EXTRACTED ENTRIES:
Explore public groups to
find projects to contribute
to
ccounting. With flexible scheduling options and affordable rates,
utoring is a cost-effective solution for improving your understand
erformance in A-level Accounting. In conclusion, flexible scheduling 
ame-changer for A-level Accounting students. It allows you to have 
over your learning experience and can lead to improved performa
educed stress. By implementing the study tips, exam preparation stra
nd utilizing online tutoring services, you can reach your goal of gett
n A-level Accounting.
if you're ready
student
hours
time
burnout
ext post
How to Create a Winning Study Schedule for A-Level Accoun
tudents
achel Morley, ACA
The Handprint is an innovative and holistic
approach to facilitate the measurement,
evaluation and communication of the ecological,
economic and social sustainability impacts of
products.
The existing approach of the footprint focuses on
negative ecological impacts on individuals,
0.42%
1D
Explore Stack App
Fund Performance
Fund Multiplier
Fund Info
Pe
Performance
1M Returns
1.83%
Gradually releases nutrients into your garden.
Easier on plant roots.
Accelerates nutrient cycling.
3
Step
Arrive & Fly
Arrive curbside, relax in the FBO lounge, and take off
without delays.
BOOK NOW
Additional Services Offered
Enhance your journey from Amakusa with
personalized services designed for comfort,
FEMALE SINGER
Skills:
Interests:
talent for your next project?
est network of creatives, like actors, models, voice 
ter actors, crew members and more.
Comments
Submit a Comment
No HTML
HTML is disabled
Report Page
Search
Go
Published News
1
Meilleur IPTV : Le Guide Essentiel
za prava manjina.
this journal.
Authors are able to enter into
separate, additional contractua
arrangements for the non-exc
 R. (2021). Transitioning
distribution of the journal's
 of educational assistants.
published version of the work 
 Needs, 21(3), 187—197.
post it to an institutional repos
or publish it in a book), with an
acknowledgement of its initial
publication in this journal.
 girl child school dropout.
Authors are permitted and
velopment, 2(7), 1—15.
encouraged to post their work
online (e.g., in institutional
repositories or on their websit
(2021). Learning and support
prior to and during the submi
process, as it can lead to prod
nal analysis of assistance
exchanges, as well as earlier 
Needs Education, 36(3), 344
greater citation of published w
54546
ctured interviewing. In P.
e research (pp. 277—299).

WHAT YOU SHOULD DO: Where a line of the entries above holds the word "Arrive", return that line.

ANSWER BELOW:
Arrive & Fly
Arrive curbside, relax in the FBO lounge, and take off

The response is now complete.